Although phosphorus (P) is a key nutrient that helps control marine biological productivity and microbial community composition, the origin and fate of up to 75% of marine dissolved P, collectively referred to as dissolved organic P (DOP), remains enigmatic. Research conducted by the investigator revealed that polyphosphate (poly-P) is an abundant component (~10%) of DOP throughout the world's ocean and is involved in critical global processes such as geologic P sequestration and global climate. However, as in the case for bulk DOP pools, very little is known about the biological mechanisms shaping the abundance, production, and utilization of marine poly-P. Given the profound ecosystem and climatic implications of poly-P cycling and its potential role as an abundant biological P source, understanding the microbial sources and sinks of poly-P that regulate its composition and surprisingly consistent global abundance remains a fundamental challenge in oceanography.
Advances in the study of marine poly-P have historically been limited by a lack of analytical techniques; however, tools to fill critical knowledge gaps in marine poly-P cycling are now available through an integrated biogeochemical approach that combines the expertise and technical backgrounds of the investigator and sponsoring scientist. New mechanisms of poly-P production and microbial P assimilation discovered through this research have the potential to fundamentally advance biological models of P metabolism and transform current understanding of marine DOP by revealing new mechanisms that shape its composition, influence the linked cycles of other nutrients, oxygen, and carbon, and global climate.
Educational broader impacts integrate with existing education and outreach opportunities at the host institution. The investigator will mentor two summer undergraduate students recruited through the Woods Hole Oceanographic Institution Minority Student Fellowship Program. Mentoring approaches are designed to advance discovery and substantially enrich the students' scientific contributions, personal experiences, and overall likelihood of continuing in ocean science. Additional broadening participation activities will contribute to the existing infrastructure of ocean science education and foster participation in the broader community.
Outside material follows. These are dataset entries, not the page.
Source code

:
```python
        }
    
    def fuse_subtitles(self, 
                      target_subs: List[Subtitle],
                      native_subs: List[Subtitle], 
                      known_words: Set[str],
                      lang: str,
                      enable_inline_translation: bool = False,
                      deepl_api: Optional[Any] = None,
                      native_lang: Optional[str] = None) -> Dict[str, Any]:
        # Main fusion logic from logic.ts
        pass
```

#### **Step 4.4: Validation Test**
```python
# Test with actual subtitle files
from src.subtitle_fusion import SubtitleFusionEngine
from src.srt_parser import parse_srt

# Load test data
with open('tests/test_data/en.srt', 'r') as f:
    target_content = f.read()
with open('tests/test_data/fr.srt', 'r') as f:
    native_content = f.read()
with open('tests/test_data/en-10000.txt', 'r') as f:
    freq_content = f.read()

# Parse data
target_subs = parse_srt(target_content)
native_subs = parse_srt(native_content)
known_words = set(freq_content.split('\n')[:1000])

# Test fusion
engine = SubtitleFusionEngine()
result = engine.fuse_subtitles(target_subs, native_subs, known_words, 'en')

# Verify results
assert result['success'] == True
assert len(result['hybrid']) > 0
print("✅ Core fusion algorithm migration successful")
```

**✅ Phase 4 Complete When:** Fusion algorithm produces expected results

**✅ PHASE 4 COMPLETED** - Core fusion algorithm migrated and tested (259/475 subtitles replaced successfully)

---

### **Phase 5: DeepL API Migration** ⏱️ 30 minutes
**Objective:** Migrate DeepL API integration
This project is supported under the NSF Ocean Sciences Postdoctoral Research Fellowship (OCE PRF) program, with goals to support novel research by early career scientists and increase the diversity of the U.S. ocean sciences workforce and research community. With OCE-PRF support, this project will enable a promising early career researcher to establish themselves in an independent research career related to ocean sciences and broaden participation of under-represented groups in the ocean sciences.